Induction of natural killer T cell-dependent alloreactivity by administration of granulocyte colony-stimulating factor after bone marrow transplantation.

Granulocyte colony-stimulating factor (G-CSF) is often used to hasten neutrophil recovery after allogeneic bone marrow transplantation (BMT), but the clinical and immunological consequences evoked remain unclear. We examined the effect of G-CSF administration after transplantation in mouse models and found that exposure to either standard G-CSF or pegylated-G-CSF soon after BMT substantially increased graft-versus-host disease (GVHD). This effect was dependent on total body irradiation (TBI) rendering host dendritic cells (DCs) responsive to G-CSF by upregulating their expression of the G-CSF receptor. Stimulation of host DCs by G-CSF subsequently unleashed a cascade of events characterized by donor natural killer T cell (NKT cell) activation, interferon-gamma secretion and CD40-dependent amplification of donor cytotoxic T lymphocyte function during the effector phase of GVHD. Crucially, the detrimental effects of G-CSF were only present when it was administered after TBI conditioning and at a time when residual host antigen presenting cells were still present, perhaps explaining the conflicting and somewhat controversial clinical studies from the large European and North American BMT registries. These data have major implications for the use of G-CSF in disease states where NKT cell activation may have effects on outcome.

NKT cell-dependent leukemia eradication following stem cell mobilization with potent G-CSF analogs.

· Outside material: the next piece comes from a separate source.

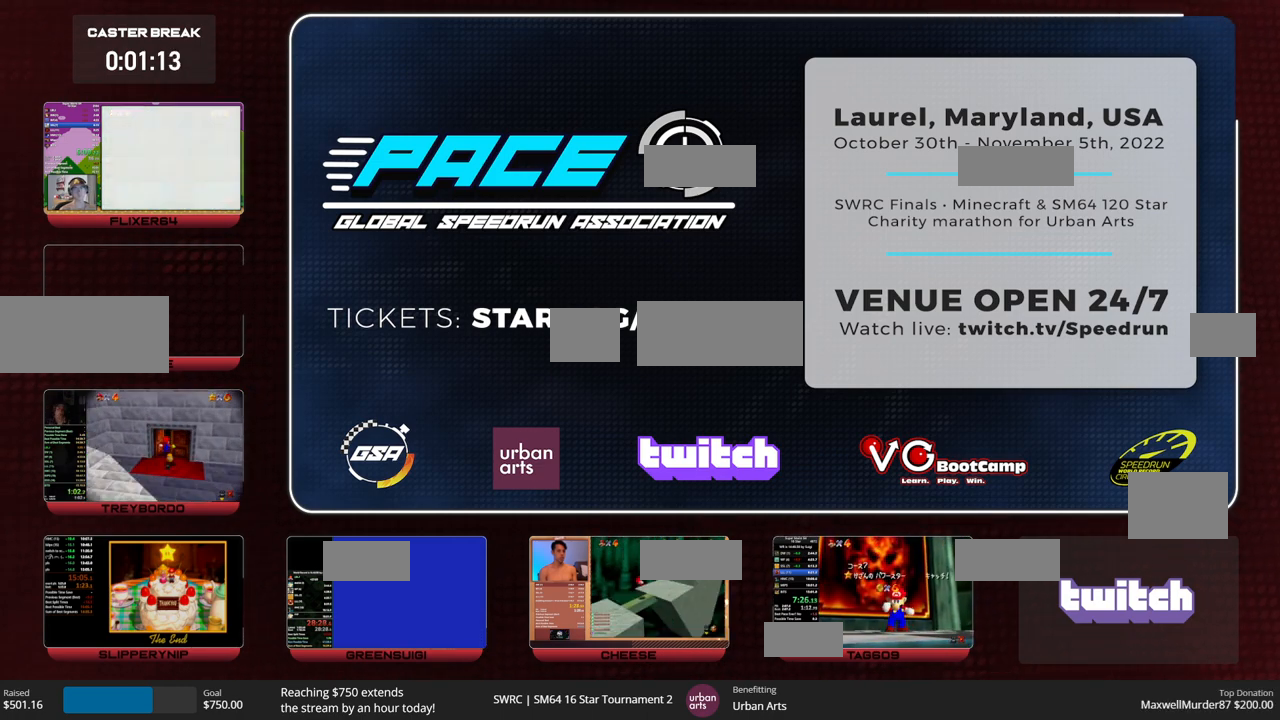
Gameplay with a controller (Nintendo layout); each line is a JSON object with the inputs held at the frame after it (dt_ms = milliseconds from this image to that frame). "events" lists button and stick changes between this image and that frame as [ms after this image, input, new state], when the widget could be followed in between. Not read: B L2 L3 R3.
{"dt_ms": 1000, "buttons": [], "left_stick": "up", "events": [[500, "left_stick", "down"], [767, "A", "down"], [833, "left_stick", "up-left"], [900, "A", "up"], [967, "left_stick", "up"]]}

NKT cells have pivotal roles in immune regulation and tumor immunosurveillance. We report that the G-CSF and FMS-like tyrosine kinase 3 ligand (Flt-3L) chimeric cytokine, progenipoietin-1, markedly expands the splenic and hepatic NKT cell population and enhances functional responses to alpha-galactosylceramide. In a murine model of allogeneic stem cell transplantation, donor NKT cells promoted host DC activation and enhanced perforin-restricted CD8+ T cell cytotoxicity against host-type antigens. Following leukemic challenge, donor treatment with progenipoietin-1 significantly improved overall survival when compared with G-CSF or control, attributable to reduced graft-versus-host disease mortality and paradoxical augmentation of graft-versus-leukemia (GVL) effects. Enhanced cellular cytotoxicity was dependent on donor NKT cells, and leukemia clearance was profoundly impaired in recipients of NKT cell-deficient grafts. Enhanced cytotoxicity and GVL effects were not associated with Flt-3L signaling or effects on DCs but were reproduced by prolonged G-CSF receptor engagement with pegylated G-CSF. Thus, modified G-CSF signaling during stem cell mobilization augments NKT cell-dependent CD8+ cytotoxicity, effectively separating graft-versus-host disease and GVL and greatly expanding the potential applicability of allogeneic stem cell transplantation for the therapy of malignant disease.